So the last time I mentioned that I managed to compress my textures to about 6Kb, and theorizing that it's about the same compression ratio that Id software has.
Obviously Id software, next to simply being awesome, have many more resources compared to me to get their texture compression just perfect.
So I was quite happy with myself that, using their published papers, I was able to get it the same results.
Unfortunately, as Brian Karis mentioned in the comments, I was wrong.
6Kb wasn't per texture but for all the different material channels, diffuse/bump/specular, combined.
To get the same compression ratio I would need to get it down to 2Kb.
Of course I could just crank up the compression ratio, but I didn't really like the results if I did.
That being said, if I convert the results to dxt5 after decompression I'd lose some more quality anyway, so in the end cranking up the compression ratio might be acceptable.
But I really wanted to see how far I could go without decreasing the quality.
So I started to experiment with Burrows Wheeler transformations, which do some clever stuff to change the order of bytes so that when you perform RLE (Run Length Encoding) on them, the compression ratio ends up being better.
And look at that, it worked like a charm!
The file size got down to 2Kb.
But it's slow.

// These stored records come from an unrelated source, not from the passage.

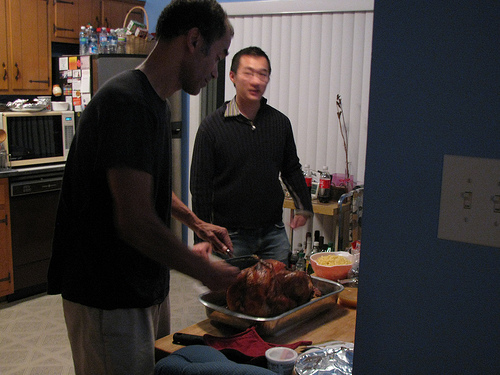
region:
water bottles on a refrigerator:
[71, 22, 125, 56]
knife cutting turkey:
[218, 237, 284, 284]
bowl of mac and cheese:
[309, 248, 355, 277]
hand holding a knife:
[196, 217, 274, 272]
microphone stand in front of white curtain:
[324, 88, 361, 178]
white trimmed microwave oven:
[2, 104, 87, 170]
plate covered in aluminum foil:
[293, 330, 345, 372]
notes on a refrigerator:
[57, 52, 97, 98]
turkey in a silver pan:
[216, 258, 347, 334]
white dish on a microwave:
[47, 96, 74, 114]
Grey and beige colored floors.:
[1, 266, 226, 366]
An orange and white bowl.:
[305, 247, 350, 274]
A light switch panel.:
[439, 152, 499, 247]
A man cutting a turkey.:
[53, 1, 345, 373]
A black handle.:
[172, 330, 204, 345]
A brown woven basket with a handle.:
[121, 5, 156, 57]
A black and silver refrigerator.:
[54, 57, 189, 258]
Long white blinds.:
[209, 9, 376, 205]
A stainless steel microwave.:
[2, 107, 79, 170]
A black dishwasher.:
[6, 178, 81, 296]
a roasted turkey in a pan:
[202, 247, 338, 326]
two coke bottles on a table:
[299, 158, 335, 205]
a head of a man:
[230, 42, 273, 104]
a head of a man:
[155, 2, 236, 99]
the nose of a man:
[246, 73, 266, 88]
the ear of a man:
[181, 22, 207, 57]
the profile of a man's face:
[192, 35, 234, 101]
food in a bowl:
[309, 247, 351, 277]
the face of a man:
[239, 58, 269, 101]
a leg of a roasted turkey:
[280, 243, 317, 301]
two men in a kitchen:
[50, 1, 312, 373]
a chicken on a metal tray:
[201, 255, 343, 337]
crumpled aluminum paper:
[296, 339, 353, 373]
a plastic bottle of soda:
[318, 165, 332, 202]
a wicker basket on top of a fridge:
[121, 7, 151, 54]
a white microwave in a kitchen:
[0, 110, 76, 167]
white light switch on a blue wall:
[438, 154, 498, 253]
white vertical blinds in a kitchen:
[224, 16, 363, 258]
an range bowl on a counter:
[309, 248, 351, 282]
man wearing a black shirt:
[48, 67, 170, 307]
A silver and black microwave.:
[2, 109, 75, 168]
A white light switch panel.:
[436, 153, 498, 249]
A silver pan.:
[198, 265, 343, 336]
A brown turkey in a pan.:
[189, 252, 344, 339]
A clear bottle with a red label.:
[319, 164, 331, 203]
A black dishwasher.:
[10, 179, 74, 298]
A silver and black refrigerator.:
[95, 55, 185, 273]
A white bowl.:
[52, 100, 71, 110]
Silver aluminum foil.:
[296, 340, 358, 373]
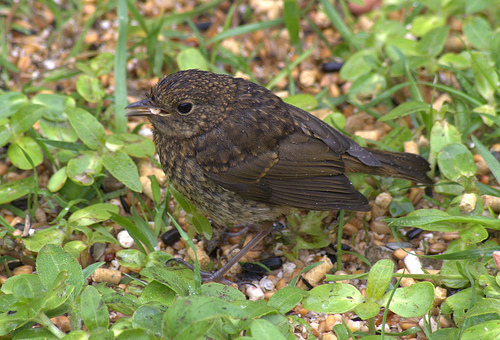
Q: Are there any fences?
A: No, there are no fences.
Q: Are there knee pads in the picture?
A: No, there are no knee pads.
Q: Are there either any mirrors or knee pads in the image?
A: No, there are no knee pads or mirrors.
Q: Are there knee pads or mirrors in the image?
A: No, there are no knee pads or mirrors.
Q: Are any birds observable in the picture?
A: Yes, there is a bird.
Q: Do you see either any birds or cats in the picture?
A: Yes, there is a bird.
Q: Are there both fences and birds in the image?
A: No, there is a bird but no fences.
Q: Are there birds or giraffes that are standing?
A: Yes, the bird is standing.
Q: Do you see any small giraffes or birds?
A: Yes, there is a small bird.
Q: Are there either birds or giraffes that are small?
A: Yes, the bird is small.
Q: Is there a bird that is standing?
A: Yes, there is a bird that is standing.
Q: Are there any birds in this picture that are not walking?
A: Yes, there is a bird that is standing.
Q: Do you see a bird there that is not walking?
A: Yes, there is a bird that is standing .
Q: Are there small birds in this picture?
A: Yes, there is a small bird.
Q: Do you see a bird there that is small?
A: Yes, there is a bird that is small.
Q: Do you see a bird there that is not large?
A: Yes, there is a small bird.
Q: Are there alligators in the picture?
A: No, there are no alligators.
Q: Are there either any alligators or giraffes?
A: No, there are no alligators or giraffes.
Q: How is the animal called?
A: The animal is a bird.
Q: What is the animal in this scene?
A: The animal is a bird.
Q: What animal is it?
A: The animal is a bird.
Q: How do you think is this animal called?
A: This is a bird.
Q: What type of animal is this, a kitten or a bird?
A: This is a bird.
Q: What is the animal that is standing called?
A: The animal is a bird.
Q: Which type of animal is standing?
A: The animal is a bird.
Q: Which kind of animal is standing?
A: The animal is a bird.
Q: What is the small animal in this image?
A: The animal is a bird.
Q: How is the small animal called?
A: The animal is a bird.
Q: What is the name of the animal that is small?
A: The animal is a bird.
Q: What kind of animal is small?
A: The animal is a bird.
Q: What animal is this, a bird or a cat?
A: This is a bird.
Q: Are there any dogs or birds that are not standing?
A: No, there is a bird but it is standing.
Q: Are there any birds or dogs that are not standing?
A: No, there is a bird but it is standing.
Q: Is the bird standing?
A: Yes, the bird is standing.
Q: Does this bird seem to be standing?
A: Yes, the bird is standing.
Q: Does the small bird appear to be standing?
A: Yes, the bird is standing.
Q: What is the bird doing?
A: The bird is standing.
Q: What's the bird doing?
A: The bird is standing.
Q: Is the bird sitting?
A: No, the bird is standing.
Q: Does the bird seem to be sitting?
A: No, the bird is standing.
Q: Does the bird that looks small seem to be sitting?
A: No, the bird is standing.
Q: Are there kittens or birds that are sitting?
A: No, there is a bird but it is standing.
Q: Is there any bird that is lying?
A: No, there is a bird but it is standing.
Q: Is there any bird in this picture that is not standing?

REALLY slow.
The algorithm scales horribly, and on a 64Kb buffer it took seconds to finish.
Decompression took >10ms, which is a lot faster than compression, but still not good enough.
Sometime later, after trying all kinds of things, I tried doing RLE both before & after the transformation, just to see what would happen.
The reasoning was that if I first decrease the size of the buffer, by compressing it a little with RLE, then the Burrows Wheeler process would be faster.
After that I would then do another RLE over the resulting buffer to increase my compression ratio somewhat.
I expected this to be a little faster, and probably have somewhat worse compression overall.
To my surprise now the total compression process was MUCH FASTER only taking 14ms.
Decompression only took 3.2ms overall, and the file got about 100 bytes SMALLER, which is somewhat counter-intuitive.
Result: 1899 bytes for an 128x128 RGBA texture.
(the alpha channel is a solid color though)